After several diplomatic posts (e.g. in Vienna, Budapest and in Washington as chargé d'affaires) Sturdza was in 1929 appointed as minister plenipotentiary for Latvia, Estonia and Finland, in Riga. In that capacity he acted in 1932 as Romania's representative in the negotiations with Soviet Russia about a non-aggression agreement. The negotiations failed, due to the Soviet demand to discuss and annex the disputed territory of Bessarabia, which was a part of the Kingdom of Romania. He was awarded the Latvian Order of the Three Stars 1st Class on 12 September 1935.

Sturdza was from 1938 Romanian ambassador in Denmark.

As Foreign Minister Sturdza attended with the German minister of Foreign Affairs Joachim von Ribbentrop the signature on November 23, 1940 of the Tripartite Pact with Nazi Germany between Adolf Hitler and the Romanian head of government General Ion Antonescu. In December 1940 Sturdza obtained the replacement of the German ambassador Wilhelm Fabricius with Manfred Freiherr von Killinger, perceived as more sympathetic to the Iron Guard. After the clash between the Iron Guard and General Ion Antonescu in January 1941 (see Legionary Rebellion), which was won by the latter, Sturdza had to resign. Antonescu took over leadership of the ministry, with the compliant diplomat Constantin Greceanu as his right hand.

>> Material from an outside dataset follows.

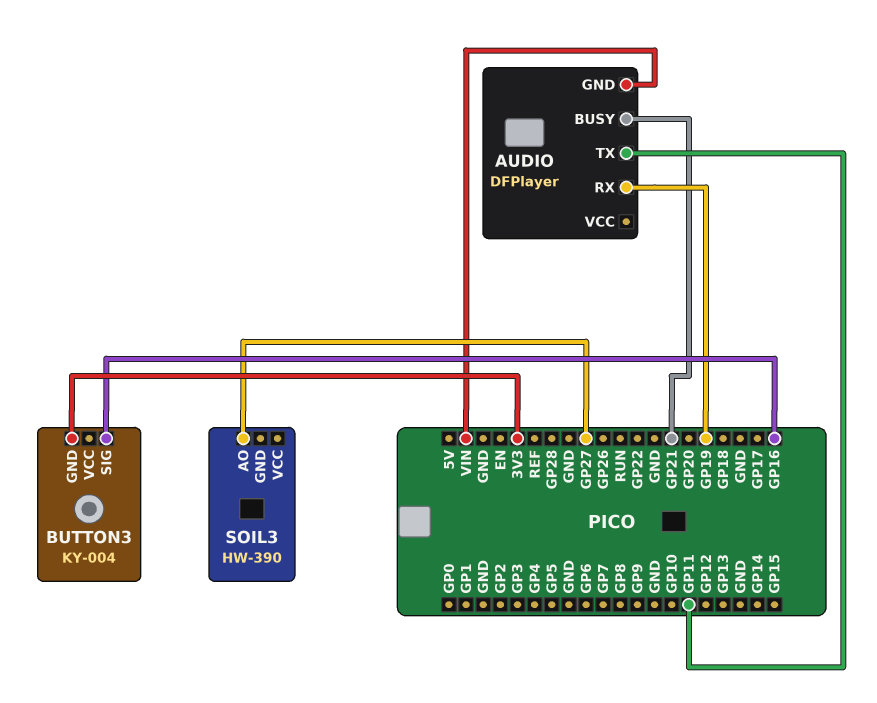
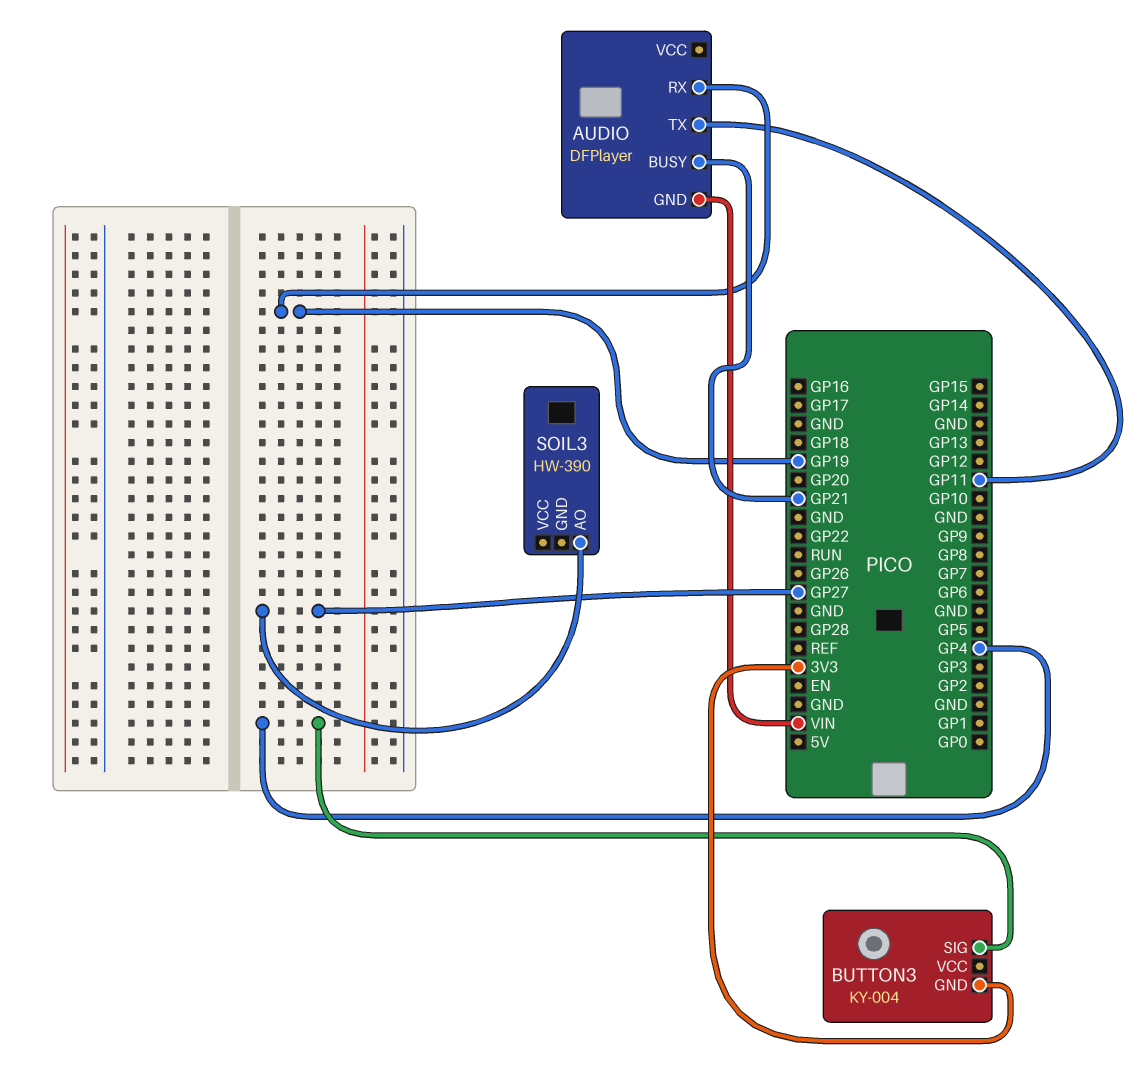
BUTTON3 pin SIG: GP16 -> GP4

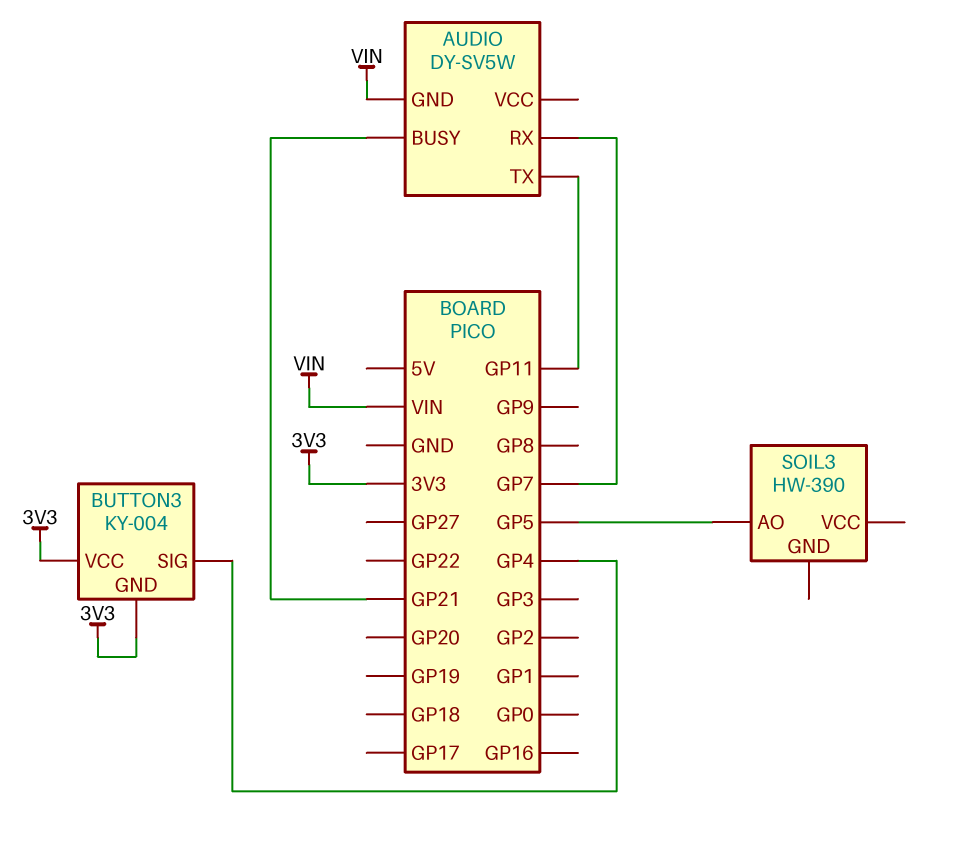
AUDIO: DFPlayer -> DY-SV5W
AUDIO pin RX: GP19 -> GP7
BUTTON3 pin VCC: none -> 3V3
SOIL3 pin AO: GP27 -> GP5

After the defeat of the Iron Guard in January 1941, Sturdza followed party leader Horia Sima into exile; first in Sofia, Bulgaria and afterward in Germany and Denmark. Sturdza became again Minister of Foreign Affairs in a self-proclaimed government in Vienna from 10 December 1944 until the end of World War II.

After World War II, Sturdza fled first to Denmark, where he stayed until 1947. Afterwards, he found refuge in Costa Rica, Spain and later in the USA, where he kept strong ties with other members of the Iron Guard in exile. He wrote several publications about the history of his native country and international affairs. In later years he was involved in right wing organisations. In 1968, he published his memoirs, which took approval in right wing circles for the cold war- and anti-communist points of view.